*Auszug zum Lesen:*
········

Debatte ZDF-Chefredaktion: Wieder kein Robin Hood

Die Diskussion um die Zukunft des ZDF-Chefredakteurs Nikolaus Brender ist allzu aufgeregt. Dennoch ist es richtig, Übergriffe durch Parteien zurückzuweisen.

Die Meinungsfreiheit ist in Gefahr. Gut, dass es die wachsamen Feuilletons gibt. Wachsam? Na ja. Angesichts der seltsam aufgeregten Diskussion über die mögliche Vertragsverlängerung des ZDF-Chefredakteurs Nikolaus Brender könnte man auch sagen: Guten Morgen, Redaktionen. Es ist schon lange und noch immer deutlich nach zwölf. Das wissen wir - Publikum ebenso wie Fachleute - seit längerem. Warum sind also plötzlich manche Leute bereit, wenigstens ein Auge zu öffnen für den Morgenkaffee nach dem Mittagsläuten?

Die Geschichte ist schnell erzählt. In den nächsten Wochen wird sich entscheiden, ob der Vertrag des parteilosen Brender, der als "Roter" gilt, über 2010 hinaus verlängert werden soll. Prominente Gesichter des Senders, von Claus Kleber über Maybrit Illner bis zu Marietta Slomka, haben sich öffentlich dafür ausgesprochen. Die Mehrheit im zuständigen Verwaltungsrat aber haben die "Schwarzen". Die Fronten werden täglich härter. Mit teilweise skurrilen Folgen.

So wirkt es unfreiwillig komisch, wenn ein Leitartikler der Frankfurter Allgemeinen Sonntagszeitung (FAS) zwischen der beruflichen Zukunft von Nikolaus Brender und dem Grad der Pressefreiheit einen unmittelbaren Zusammenhang herstellt. Schließlich folgt seit Jahrzehnten sogar die Besetzung von Planstellen für Jungredakteure in manchen öffentlich-rechtlichen Anstalten dem Parteienproporz. Die Causa Brender bedeutet also: Nichts prinzipiell Neues im Westen. Oder auch im Osten.

Dennoch wird nun in führenden Feuilletons - gleich - im Zusammenhang mit Brender der Schriftsteller Franz Kafka bemüht. Bei allem Respekt: Geht es nicht eine Nummer kleiner? Offenbar nicht. Wer die Berichterstattung über den ZDF-Chefredakteur verfolgt, muss den Eindruck gewinnen, es handele sich bei ihm um einen Widerstandskämpfer, der unermüdlich gegen ein abscheuliches System ankämpft. Eine Art Robin Hood der öffentlich-rechtlichen Sender scheint er zu sein. Mutig und unbequem, so wird geschrieben.

········

*Bereitgestellte Einträge:*
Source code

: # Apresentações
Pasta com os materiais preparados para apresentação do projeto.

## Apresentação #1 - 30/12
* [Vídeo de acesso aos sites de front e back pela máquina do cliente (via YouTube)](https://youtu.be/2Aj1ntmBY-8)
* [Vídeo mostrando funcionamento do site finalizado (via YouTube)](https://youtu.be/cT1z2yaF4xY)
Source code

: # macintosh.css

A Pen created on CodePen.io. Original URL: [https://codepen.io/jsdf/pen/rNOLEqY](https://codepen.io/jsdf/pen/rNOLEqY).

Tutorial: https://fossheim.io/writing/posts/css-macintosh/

········

*Arbeitsaufträge:*
**a)** Welche prominenten Gesichter des Senders haben sich laut dem Auszug über die Debatte um den ZDF-Chefredakteur öffentlich für eine Vertragsverlängerung ausgesprochen?
**b)** Führen Sie den Auszug über die Debatte um den ZDF-Chefredakteur Nikolaus Brender weiter, beginnend nach seinem letzten Satz.

*Lösungen zur Übung:*
**a)** Claus Kleber, Maybrit Illner und Marietta Slomka.

**b)**
Der wichtigste Beleg dafür: In einer Fernsehdebatte am Abend der Bundestagswahl hat er den noch amtierenden Kanzler, der an die Niederlage seiner Partei nicht glauben mochte, statt mit dessen Titel mit dessen Nachnamen angesprochen. Nach vorheriger Ankündigung, also sozusagen mit Anlauf. Das war eine hübsche Pointe und eine angemessene Reaktion auf das unangemessene Verhalten eines Amtsträgers, der in der Sendung wie ein Halbstarker herumpöbelte. Der künftigen Kanzlerin gegenüber zeigte sich Brender seinerzeit übrigens auch nicht chevaleresk.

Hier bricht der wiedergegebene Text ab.